■ PASSAGE SHOWN

Zhang Chen <[email protected] > writes:
> From: Zhang Chen <[email protected]>
>
> In this patch we add the processing state for COLOExitReason,
> because we have to identify COLO in the failover processing state or
> failover error state. In the way, we can handle all the failover state.
> We have improved the description of the COLOExitReason by the way.
>
> Signed-off-by: Zhang Chen <[email protected]>
> ---
> migration/colo.c | 24 +++++++++++++-----------
> qapi/migration.json | 15 +++++++++------
> 2 files changed, 22 insertions(+), 17 deletions(-)
>
> diff --git a/migration/colo.c b/migration/colo.c
> index 89325952c7..dbe2b88807 100644
> --- a/migration/colo.c
> +++ b/migration/colo.c
> @@ -267,7 +267,11 @@ COLOStatus *qmp_query_colo_status(Error **errp)
switch (failover_get_state()) {
failover_get_state() returns FailoverStatus, i.e. one of
FAILOVER_STATUS_NONE, _REQUIRE, _ACTIVE, _COMPLETED, _RELAUNCH.
case FAILOVER_STATUS_NONE:
s->reason = COLO_EXIT_REASON_NONE;
break;
case FAILOVER_STATUS_REQUIRE:
> s->reason = COLO_EXIT_REASON_REQUEST;
> break;
> default:
> - s->reason = COLO_EXIT_REASON_ERROR;
> + if (migration_in_colo_state()) {
> + s->reason = COLO_EXIT_REASON_PROCESSING;
> + } else {
> + s->reason = COLO_EXIT_REASON_ERROR;
> + }
> }
>
> return s;
In which FailoverStatus can migration_in_colo_state() return true?
> @@ -579,16 +583,13 @@ out:
/*
* There are only two reasons we can get here, some error happened
> * or the user triggered failover.

■ DIRECTIVE
Transcribe the patch review word for word, from "Zhang Chen <[email protected] >" to "the failover state.".

■ DATASET RECORDS
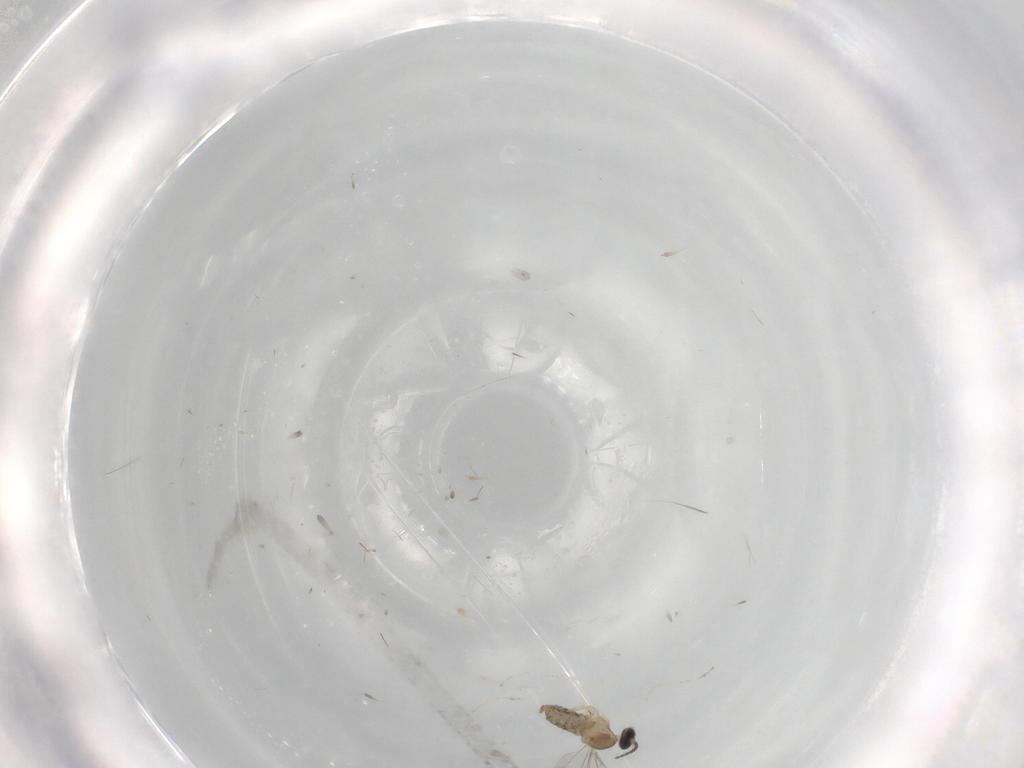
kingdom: Animalia
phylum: Arthropoda
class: Insecta
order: Diptera
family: Cecidomyiidae
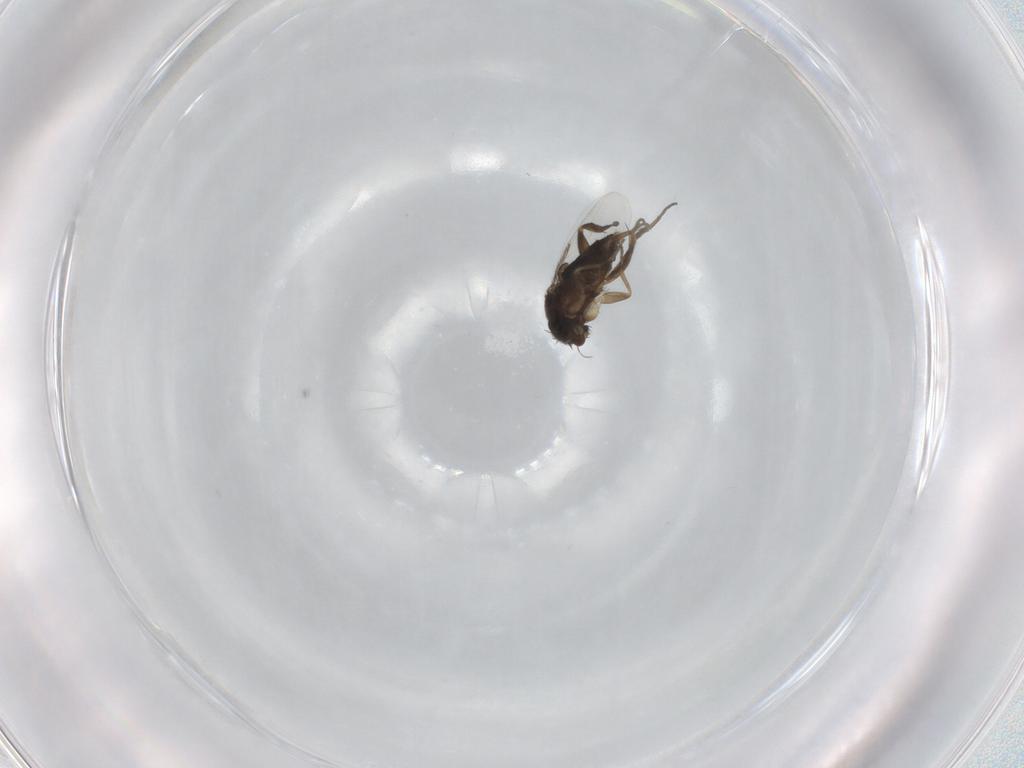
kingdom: Animalia
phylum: Arthropoda
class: Insecta
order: Diptera
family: Phoridae
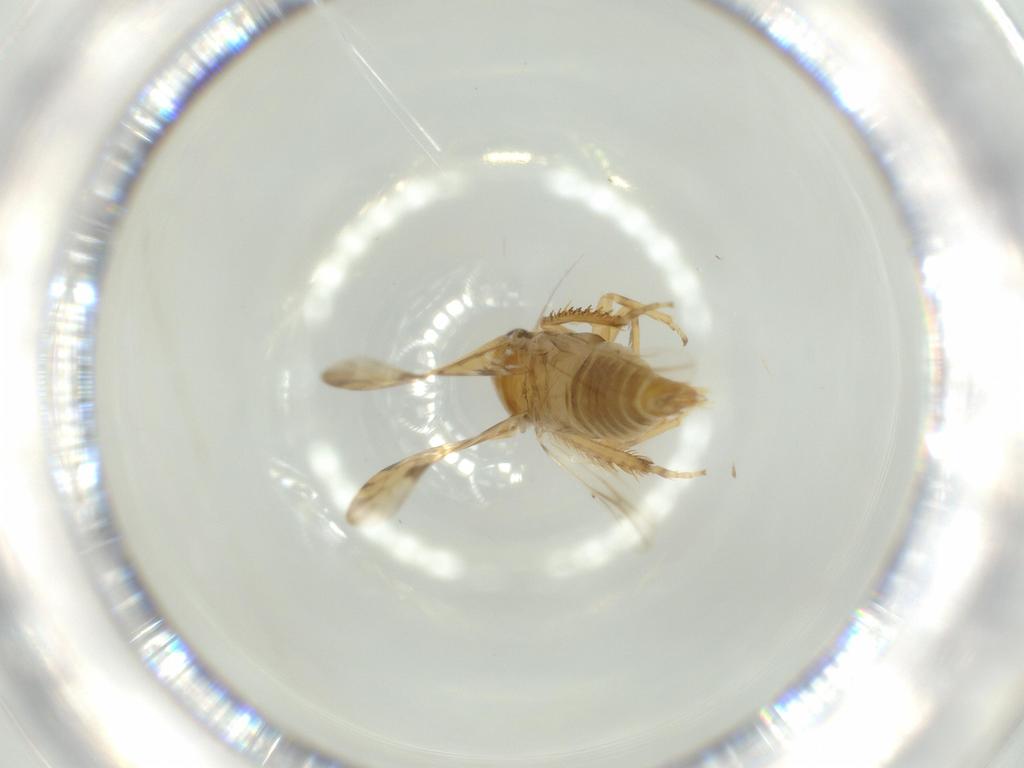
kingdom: Animalia
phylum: Arthropoda
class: Insecta
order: Hemiptera
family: Cicadellidae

■ OUTPUT BELOW
Zhang Chen <[email protected] > writes:
> From: Zhang Chen <[email protected]>
>
> In this patch we add the processing state for COLOExitReason,
> because we have to identify COLO in the failover processing state or
> failover error state. In the way, we can handle all the failover state.